#### RECORDS SHOWN
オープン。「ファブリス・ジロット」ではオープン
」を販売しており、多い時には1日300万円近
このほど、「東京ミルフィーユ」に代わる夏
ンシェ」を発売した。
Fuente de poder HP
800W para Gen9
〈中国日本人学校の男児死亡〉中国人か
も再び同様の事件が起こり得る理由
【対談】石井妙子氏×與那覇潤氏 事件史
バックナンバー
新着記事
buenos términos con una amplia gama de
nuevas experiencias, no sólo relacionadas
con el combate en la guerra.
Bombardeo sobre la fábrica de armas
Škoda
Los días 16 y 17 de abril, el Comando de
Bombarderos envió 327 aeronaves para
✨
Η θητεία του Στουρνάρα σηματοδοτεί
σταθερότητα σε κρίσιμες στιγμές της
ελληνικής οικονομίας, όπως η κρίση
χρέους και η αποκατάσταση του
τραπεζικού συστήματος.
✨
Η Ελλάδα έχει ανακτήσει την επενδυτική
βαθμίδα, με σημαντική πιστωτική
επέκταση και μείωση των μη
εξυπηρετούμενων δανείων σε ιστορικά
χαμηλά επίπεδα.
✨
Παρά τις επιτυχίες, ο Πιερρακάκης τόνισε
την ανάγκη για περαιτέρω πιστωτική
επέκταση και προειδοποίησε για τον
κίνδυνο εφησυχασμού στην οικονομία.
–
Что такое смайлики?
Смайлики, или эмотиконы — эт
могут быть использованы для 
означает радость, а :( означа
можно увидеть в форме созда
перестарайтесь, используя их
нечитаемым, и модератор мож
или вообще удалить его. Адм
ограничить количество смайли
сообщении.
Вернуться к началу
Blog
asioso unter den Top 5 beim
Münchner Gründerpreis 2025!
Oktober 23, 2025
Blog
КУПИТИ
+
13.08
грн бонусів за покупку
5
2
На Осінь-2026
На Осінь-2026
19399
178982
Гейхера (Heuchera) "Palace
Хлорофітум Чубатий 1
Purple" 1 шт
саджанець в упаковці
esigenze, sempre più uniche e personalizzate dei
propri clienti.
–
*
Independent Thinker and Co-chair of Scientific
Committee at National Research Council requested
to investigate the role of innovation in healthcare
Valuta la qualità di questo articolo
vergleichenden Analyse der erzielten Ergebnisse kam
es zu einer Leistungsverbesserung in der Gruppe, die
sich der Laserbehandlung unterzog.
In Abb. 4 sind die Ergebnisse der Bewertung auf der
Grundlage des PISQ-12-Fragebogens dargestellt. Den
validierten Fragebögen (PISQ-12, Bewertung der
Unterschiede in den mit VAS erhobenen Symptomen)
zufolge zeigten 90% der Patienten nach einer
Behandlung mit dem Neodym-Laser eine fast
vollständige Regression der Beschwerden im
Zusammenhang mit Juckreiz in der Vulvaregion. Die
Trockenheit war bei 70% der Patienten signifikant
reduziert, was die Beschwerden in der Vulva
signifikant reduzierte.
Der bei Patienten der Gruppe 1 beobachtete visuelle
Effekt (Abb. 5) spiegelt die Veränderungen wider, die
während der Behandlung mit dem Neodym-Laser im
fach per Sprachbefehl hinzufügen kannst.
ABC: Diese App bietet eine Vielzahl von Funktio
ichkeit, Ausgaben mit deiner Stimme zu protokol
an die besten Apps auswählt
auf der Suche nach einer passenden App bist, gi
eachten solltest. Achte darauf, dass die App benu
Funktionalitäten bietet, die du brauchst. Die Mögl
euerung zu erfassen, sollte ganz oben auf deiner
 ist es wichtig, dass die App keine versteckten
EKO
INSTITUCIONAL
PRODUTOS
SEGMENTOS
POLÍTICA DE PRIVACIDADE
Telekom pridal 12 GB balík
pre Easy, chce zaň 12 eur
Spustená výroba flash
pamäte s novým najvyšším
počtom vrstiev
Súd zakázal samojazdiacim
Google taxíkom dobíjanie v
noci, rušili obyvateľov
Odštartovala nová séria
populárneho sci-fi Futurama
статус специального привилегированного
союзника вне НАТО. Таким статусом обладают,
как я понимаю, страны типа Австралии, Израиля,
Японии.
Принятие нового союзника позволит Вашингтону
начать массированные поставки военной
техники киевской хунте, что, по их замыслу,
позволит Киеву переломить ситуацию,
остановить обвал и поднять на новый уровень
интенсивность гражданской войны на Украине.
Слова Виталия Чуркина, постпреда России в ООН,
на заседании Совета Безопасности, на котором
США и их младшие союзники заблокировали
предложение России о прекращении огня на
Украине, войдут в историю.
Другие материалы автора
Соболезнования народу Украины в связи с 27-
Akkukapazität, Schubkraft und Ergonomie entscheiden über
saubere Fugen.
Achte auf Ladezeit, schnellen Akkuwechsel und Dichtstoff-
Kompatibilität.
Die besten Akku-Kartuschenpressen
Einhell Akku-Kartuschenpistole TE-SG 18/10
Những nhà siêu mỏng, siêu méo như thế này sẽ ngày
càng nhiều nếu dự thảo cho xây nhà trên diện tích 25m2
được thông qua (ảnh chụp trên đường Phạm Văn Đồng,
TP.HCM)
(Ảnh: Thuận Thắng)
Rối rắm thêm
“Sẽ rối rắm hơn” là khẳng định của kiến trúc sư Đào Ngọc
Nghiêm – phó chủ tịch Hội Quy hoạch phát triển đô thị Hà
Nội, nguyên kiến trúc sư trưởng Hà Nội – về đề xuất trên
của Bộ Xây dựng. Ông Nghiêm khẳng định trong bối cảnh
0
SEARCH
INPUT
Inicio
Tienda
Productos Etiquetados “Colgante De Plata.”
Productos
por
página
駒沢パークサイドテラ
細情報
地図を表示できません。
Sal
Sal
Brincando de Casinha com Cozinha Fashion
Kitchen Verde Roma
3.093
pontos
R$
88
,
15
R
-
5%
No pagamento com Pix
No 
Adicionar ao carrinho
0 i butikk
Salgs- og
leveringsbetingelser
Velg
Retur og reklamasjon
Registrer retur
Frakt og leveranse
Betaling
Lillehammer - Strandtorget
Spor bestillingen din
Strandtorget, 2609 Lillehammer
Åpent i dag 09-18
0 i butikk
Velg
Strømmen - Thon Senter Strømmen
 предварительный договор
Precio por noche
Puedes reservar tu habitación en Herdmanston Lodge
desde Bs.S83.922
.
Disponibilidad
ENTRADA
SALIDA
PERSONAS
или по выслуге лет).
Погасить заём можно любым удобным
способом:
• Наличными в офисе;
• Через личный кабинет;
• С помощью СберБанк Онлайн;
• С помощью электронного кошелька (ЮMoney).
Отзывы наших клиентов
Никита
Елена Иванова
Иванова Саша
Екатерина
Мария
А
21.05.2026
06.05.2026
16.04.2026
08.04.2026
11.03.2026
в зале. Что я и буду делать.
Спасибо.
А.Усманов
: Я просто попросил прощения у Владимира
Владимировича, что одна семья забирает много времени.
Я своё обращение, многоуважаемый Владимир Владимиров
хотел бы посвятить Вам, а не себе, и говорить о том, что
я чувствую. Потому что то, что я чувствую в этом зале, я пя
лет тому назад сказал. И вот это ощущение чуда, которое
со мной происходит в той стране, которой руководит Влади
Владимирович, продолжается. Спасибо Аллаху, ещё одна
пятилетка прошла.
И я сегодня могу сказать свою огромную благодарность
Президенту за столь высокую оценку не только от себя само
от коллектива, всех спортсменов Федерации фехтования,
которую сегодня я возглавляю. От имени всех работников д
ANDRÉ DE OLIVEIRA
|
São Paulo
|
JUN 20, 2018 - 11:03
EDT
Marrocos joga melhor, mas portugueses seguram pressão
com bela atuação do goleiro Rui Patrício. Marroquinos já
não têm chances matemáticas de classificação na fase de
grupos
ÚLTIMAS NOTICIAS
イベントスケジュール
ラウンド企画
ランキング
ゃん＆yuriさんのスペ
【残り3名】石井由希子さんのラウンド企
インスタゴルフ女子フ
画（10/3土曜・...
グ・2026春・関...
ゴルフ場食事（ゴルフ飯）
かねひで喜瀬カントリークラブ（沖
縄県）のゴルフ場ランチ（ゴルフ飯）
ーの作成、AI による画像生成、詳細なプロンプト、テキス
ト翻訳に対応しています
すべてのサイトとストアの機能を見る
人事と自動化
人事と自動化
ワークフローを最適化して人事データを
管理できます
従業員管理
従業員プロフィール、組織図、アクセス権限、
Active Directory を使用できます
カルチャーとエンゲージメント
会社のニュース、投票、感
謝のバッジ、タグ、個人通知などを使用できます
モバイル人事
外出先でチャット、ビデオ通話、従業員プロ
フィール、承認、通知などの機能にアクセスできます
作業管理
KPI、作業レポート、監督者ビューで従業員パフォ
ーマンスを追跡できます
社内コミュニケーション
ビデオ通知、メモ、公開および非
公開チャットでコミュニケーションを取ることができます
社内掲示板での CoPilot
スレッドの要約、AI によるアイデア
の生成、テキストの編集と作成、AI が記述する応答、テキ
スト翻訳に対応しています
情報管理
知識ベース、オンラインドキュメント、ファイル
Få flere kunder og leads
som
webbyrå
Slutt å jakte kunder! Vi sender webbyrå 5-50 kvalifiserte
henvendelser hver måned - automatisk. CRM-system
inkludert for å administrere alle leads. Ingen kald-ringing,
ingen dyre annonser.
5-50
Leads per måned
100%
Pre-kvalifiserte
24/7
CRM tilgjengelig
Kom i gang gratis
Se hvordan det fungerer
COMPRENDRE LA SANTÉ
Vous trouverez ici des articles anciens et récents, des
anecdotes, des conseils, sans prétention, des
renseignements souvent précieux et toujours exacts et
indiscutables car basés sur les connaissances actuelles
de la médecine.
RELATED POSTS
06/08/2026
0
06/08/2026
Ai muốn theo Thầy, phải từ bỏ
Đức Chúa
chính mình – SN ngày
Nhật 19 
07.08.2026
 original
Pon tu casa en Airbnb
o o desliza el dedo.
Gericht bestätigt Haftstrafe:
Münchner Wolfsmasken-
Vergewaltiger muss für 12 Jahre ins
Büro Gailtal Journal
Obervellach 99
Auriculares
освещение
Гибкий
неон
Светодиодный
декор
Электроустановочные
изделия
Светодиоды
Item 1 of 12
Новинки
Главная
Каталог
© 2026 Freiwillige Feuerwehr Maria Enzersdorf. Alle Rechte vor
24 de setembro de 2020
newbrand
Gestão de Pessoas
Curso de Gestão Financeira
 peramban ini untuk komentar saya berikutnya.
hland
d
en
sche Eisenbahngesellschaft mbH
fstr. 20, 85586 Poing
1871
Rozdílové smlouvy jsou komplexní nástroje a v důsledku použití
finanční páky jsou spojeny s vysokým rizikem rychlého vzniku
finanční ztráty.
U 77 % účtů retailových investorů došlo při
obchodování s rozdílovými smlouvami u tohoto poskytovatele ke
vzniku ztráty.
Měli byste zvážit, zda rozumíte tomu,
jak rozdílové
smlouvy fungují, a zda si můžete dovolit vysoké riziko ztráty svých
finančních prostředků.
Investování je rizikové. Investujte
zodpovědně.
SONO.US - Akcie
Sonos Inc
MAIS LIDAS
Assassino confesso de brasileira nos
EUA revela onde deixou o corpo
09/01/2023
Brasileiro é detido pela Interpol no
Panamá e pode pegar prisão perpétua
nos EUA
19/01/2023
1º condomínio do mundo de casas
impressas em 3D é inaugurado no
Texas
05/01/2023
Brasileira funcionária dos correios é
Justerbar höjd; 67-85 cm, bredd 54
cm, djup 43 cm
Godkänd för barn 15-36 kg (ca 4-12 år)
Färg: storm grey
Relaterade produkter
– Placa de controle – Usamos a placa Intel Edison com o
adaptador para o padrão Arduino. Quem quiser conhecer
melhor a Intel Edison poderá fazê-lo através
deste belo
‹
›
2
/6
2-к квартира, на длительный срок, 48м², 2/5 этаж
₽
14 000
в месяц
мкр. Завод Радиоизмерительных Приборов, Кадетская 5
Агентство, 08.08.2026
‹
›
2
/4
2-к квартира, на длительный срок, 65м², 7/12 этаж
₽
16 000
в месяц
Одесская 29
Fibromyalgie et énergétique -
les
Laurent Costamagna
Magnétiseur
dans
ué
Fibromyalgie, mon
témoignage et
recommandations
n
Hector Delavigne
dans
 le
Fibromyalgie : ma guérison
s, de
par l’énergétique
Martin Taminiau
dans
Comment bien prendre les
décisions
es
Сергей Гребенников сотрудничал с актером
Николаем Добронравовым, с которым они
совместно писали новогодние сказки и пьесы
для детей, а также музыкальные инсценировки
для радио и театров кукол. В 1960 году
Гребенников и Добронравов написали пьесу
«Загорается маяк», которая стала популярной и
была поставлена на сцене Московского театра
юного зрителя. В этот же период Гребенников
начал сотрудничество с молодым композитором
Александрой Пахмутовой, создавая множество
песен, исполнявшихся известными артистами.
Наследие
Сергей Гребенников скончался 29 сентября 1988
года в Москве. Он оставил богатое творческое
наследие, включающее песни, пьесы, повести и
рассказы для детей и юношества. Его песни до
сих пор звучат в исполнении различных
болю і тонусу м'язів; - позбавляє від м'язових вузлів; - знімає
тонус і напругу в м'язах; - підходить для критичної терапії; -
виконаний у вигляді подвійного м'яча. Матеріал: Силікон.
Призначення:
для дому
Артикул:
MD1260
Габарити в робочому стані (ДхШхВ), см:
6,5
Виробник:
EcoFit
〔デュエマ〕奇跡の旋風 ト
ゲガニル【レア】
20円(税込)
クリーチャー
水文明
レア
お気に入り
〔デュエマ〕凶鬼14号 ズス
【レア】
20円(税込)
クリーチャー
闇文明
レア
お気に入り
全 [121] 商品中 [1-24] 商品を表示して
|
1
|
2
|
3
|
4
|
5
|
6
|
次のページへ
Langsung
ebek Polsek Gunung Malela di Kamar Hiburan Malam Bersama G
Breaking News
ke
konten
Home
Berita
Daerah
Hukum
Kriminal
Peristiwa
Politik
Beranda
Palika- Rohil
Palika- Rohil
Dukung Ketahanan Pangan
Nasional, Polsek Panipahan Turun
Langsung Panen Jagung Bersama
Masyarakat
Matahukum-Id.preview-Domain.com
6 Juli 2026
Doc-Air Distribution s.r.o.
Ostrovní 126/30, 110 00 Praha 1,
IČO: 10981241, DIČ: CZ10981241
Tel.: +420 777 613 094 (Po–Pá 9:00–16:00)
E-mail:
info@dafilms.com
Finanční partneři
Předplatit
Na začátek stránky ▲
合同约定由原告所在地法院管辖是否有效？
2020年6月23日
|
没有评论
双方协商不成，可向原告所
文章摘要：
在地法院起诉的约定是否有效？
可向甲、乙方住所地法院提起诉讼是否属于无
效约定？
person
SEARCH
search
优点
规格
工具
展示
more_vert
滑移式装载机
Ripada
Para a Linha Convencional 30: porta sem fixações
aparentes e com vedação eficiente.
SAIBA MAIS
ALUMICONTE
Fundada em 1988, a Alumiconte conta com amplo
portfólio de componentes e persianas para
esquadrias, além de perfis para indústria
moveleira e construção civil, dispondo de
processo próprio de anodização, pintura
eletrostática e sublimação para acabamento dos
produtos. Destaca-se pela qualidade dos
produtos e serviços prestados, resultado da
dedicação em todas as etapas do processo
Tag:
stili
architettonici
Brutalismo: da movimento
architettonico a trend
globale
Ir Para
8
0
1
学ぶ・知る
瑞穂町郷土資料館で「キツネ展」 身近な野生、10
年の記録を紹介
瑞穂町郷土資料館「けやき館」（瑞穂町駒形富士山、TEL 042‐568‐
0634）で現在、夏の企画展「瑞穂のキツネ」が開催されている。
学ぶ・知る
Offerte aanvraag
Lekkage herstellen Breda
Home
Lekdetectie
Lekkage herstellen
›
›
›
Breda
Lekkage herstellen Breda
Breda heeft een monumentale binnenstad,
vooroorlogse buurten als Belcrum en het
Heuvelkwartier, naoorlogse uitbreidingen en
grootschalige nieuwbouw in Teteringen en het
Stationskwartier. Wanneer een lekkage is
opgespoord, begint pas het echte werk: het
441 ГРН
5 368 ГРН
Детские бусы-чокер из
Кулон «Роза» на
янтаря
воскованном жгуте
########
REQUIRED ACTION — Lay out the lines above as a numbered list, starting with the very first line and stopping after the line that contains "es zu einer". Leave out any blank lines.

ANSWER FOR THIS EXERCISE —
1. オープン。「ファブリス・ジロット」ではオープン
2. 」を販売しており、多い時には1日300万円近
3. このほど、「東京ミルフィーユ」に代わる夏
4. ンシェ」を発売した。
5. Fuente de poder HP
6. 800W para Gen9
7. 〈中国日本人学校の男児死亡〉中国人か
8. も再び同様の事件が起こり得る理由
9. 【対談】石井妙子氏×與那覇潤氏 事件史
10. バックナンバー
11. 新着記事
12. buenos términos con una amplia gama de
13. nuevas experiencias, no sólo relacionadas
14. con el combate en la guerra.
15. Bombardeo sobre la fábrica de armas
16. Škoda
17. Los días 16 y 17 de abril, el Comando de
18. Bombarderos envió 327 aeronaves para
19. ✨
20. Η θητεία του Στουρνάρα σηματοδοτεί
21. σταθερότητα σε κρίσιμες στιγμές της
22. ελληνικής οικονομίας, όπως η κρίση
23. χρέους και η αποκατάσταση του
24. τραπεζικού συστήματος.
25. ✨
26. Η Ελλάδα έχει ανακτήσει την επενδυτική
27. βαθμίδα, με σημαντική πιστωτική
28. επέκταση και μείωση των μη
29. εξυπηρετούμενων δανείων σε ιστορικά
30. χαμηλά επίπεδα.
31. ✨
32. Παρά τις επιτυχίες, ο Πιερρακάκης τόνισε
33. την ανάγκη για περαιτέρω πιστωτική
34. επέκταση και προειδοποίησε για τον
35. κίνδυνο εφησυχασμού στην οικονομία.
36. –
37. Что такое смайлики?
38. Смайлики, или эмотиконы — эт
39. могут быть использованы для 
40. означает радость, а :( означа
41. можно увидеть в форме созда
42. перестарайтесь, используя их
43. нечитаемым, и модератор мож
44. или вообще удалить его. Адм
45. ограничить количество смайли
46. сообщении.
47. Вернуться к началу
48. Blog
49. asioso unter den Top 5 beim
50. Münchner Gründerpreis 2025!
51. Oktober 23, 2025
52. Blog
53. КУПИТИ
54. +
55. 13.08
56. грн бонусів за покупку
57. 5
58. 2
59. На Осінь-2026
60. На Осінь-2026
61. 19399
62. 178982
63. Гейхера (Heuchera) "Palace
64. Хлорофітум Чубатий 1
65. Purple" 1 шт
66. саджанець в упаковці
67. esigenze, sempre più uniche e personalizzate dei
68. propri clienti.
69. –
70. *
71. Independent Thinker and Co-chair of Scientific
72. Committee at National Research Council requested
73. to investigate the role of innovation in healthcare
74. Valuta la qualità di questo articolo
75. vergleichenden Analyse der erzielten Ergebnisse kam
76. es zu einer Leistungsverbesserung in der Gruppe, die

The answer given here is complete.